The question our clients always used to ask was, “How much for 1 million YouTube views?” We gave them our rate card price and worked the social networks and blogosphere to drive 1 million plus views to their YouTube video. Now things have changed; if you Google “buy YouTube views,” nearly 1 million results appear, all claiming to be from “real users” (not robots) and offer a “money-back guarantee if not all views show out.”
It’s a dark world out there, which Sony and Universal recently discovered when YouTube culled billions of views claiming them to be suspect. Suddenly, those millions of cheap views they bought from “real” people are not looking so cheap.
YouTube has invested heavily in technology to not only fight the bots, but to punish the videos on its site that have poor user retention or lack of engagement. What’s important for brands to understand is that YouTube is just one big search engine made up of millions of videos — brands need to recognize this huge potential to reach their audience.

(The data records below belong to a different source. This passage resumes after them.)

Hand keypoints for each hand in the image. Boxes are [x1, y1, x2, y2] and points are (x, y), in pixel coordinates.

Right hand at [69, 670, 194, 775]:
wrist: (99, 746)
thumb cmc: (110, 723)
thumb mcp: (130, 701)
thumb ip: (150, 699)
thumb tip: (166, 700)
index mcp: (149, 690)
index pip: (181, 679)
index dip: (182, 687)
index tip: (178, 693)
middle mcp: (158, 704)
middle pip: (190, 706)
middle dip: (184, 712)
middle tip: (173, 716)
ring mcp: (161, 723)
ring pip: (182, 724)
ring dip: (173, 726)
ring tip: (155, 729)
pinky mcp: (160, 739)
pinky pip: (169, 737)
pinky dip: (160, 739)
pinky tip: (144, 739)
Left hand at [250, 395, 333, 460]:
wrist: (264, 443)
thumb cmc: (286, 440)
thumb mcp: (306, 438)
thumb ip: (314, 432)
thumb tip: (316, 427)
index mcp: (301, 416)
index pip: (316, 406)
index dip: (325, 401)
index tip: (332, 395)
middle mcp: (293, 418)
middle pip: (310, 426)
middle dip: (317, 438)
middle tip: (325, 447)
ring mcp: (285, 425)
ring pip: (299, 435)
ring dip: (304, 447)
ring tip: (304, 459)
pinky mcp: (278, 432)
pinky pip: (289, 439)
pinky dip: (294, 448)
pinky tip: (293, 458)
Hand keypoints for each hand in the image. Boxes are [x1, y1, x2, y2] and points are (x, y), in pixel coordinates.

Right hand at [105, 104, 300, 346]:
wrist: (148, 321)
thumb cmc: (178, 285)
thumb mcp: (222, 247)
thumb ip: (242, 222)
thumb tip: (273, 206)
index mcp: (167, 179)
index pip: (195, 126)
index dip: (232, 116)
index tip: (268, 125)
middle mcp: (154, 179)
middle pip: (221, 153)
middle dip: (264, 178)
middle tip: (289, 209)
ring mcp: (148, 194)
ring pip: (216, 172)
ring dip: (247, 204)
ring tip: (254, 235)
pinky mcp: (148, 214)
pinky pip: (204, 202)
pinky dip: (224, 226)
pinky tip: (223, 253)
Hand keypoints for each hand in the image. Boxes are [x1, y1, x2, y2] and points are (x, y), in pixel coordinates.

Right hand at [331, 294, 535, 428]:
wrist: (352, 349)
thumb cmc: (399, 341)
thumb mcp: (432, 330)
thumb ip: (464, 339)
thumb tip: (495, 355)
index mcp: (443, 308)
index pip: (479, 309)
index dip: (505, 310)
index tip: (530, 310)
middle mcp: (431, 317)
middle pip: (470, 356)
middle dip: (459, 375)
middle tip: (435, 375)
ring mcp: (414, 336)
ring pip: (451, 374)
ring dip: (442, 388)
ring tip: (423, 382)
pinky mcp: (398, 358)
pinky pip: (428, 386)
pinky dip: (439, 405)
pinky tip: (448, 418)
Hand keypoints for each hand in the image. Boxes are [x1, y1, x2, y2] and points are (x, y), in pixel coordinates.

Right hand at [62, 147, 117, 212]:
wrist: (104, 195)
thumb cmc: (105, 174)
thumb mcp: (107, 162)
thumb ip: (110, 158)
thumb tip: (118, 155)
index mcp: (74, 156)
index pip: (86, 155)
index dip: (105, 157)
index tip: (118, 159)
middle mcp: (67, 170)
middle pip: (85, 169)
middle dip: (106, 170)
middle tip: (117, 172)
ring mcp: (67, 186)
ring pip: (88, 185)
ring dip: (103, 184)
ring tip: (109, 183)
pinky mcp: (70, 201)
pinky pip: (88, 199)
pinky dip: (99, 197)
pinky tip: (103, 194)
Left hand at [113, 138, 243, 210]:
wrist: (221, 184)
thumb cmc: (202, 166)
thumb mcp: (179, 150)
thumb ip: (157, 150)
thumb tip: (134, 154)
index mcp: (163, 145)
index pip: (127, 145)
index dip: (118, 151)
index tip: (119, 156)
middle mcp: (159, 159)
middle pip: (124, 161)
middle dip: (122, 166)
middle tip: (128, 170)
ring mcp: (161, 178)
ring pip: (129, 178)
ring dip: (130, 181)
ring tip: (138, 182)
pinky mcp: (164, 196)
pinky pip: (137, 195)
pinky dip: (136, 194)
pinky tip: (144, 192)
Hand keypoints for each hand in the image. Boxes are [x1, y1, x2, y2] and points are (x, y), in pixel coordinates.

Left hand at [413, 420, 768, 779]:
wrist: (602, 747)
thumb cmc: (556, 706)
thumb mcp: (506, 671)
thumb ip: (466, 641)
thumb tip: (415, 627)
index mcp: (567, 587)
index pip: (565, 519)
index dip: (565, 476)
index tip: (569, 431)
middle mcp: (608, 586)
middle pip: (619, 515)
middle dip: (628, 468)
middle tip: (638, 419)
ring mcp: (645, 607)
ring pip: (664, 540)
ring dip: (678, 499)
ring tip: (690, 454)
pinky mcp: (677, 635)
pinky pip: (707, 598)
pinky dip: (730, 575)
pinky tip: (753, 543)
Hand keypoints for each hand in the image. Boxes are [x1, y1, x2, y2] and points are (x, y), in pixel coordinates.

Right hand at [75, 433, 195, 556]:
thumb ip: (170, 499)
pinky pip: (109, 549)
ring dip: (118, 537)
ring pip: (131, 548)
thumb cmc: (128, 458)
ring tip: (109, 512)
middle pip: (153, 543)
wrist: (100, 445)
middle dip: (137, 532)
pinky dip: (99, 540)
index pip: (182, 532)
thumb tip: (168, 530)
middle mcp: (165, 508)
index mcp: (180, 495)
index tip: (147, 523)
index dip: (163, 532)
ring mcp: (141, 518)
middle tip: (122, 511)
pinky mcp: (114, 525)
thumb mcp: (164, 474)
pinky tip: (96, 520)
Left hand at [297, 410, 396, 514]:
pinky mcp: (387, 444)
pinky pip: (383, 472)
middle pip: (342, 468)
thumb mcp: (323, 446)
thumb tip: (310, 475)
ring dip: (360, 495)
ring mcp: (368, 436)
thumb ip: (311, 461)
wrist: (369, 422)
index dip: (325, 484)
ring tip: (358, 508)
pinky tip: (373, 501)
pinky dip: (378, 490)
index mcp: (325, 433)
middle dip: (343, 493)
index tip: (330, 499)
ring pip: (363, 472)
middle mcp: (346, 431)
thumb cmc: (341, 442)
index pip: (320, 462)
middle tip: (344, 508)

They should think of it as being just like the search initiatives they already spend millions of dollars on. Just as brands desire to appear on page one of Google results (both organically and via ad buys), they also need their videos appearing next to related videos or be discovered by their target audience in the categories related to their market.
Unfortunately, if they choose to only buy YouTube views driven either by a third-party vendor or even just YouTube TrueView products, their videos will fall foul of the YouTube algorithm, which only pushes up content it thinks the audience likes, shares or relates to. Brands need to understand that by not employing all the social opportunities available to them — and just using YouTube as a host — the results will be costly and ineffective for the marketing efforts.
What YouTube is very useful for is measuring an audience’s reaction and engagement with the brand, serving as an instant metric to show brands that their advertising agency is doing its job. It paints a transparent story of the relationship between a brand and its audience. After all, TV, displays and posters don’t talk back.
Properly promote a brand video on YouTube, and you’ll have all the brand sentiment and customer feedback you could have ever asked for — a living, breathing workshop of opinions never seen before in market research. Promote a video badly on YouTube (using third-party vendors who blast the video in embeds on ad networks), and you throw all of this information away, strangling the video from finding an organic, targeted audience.
The prime reason we talk to clients about measuring EPM (engagement per thousand views, likes, shares, comments, etc.) is that they need to track efficacy beyond just a video view. We want our clients to take advantage of the social currency a video can foster. From the more than 100 branded videos we tested on YouTube, we’ve seen an average of 15 engagements per 1,000 views, which is the minimum standard that we recommend our brand clients to expect.
According to a September 2012 report by eMarketer, the social video market value is closing in on $6 billion by 2014 (a growth rate of 38.9 percent). YouTube charges $500,000 just for the pleasure of being on its home page for 24 hours. If brands want to play in this space, it’s costly but can drive all the emotions and brand uplift as a TV ad can while being more measurable and potentially much more cost-effective.
However, when brands are paying more than 15 cents per view (a much more expensive CPM than display or pre-roll), it will only be worthwhile if brands can not only measure efficacy but also expect to see an average or above average engagement score. Without it, they may as well go back to searching for a cheap vendor who has figured out how to cheat YouTube’s bot police.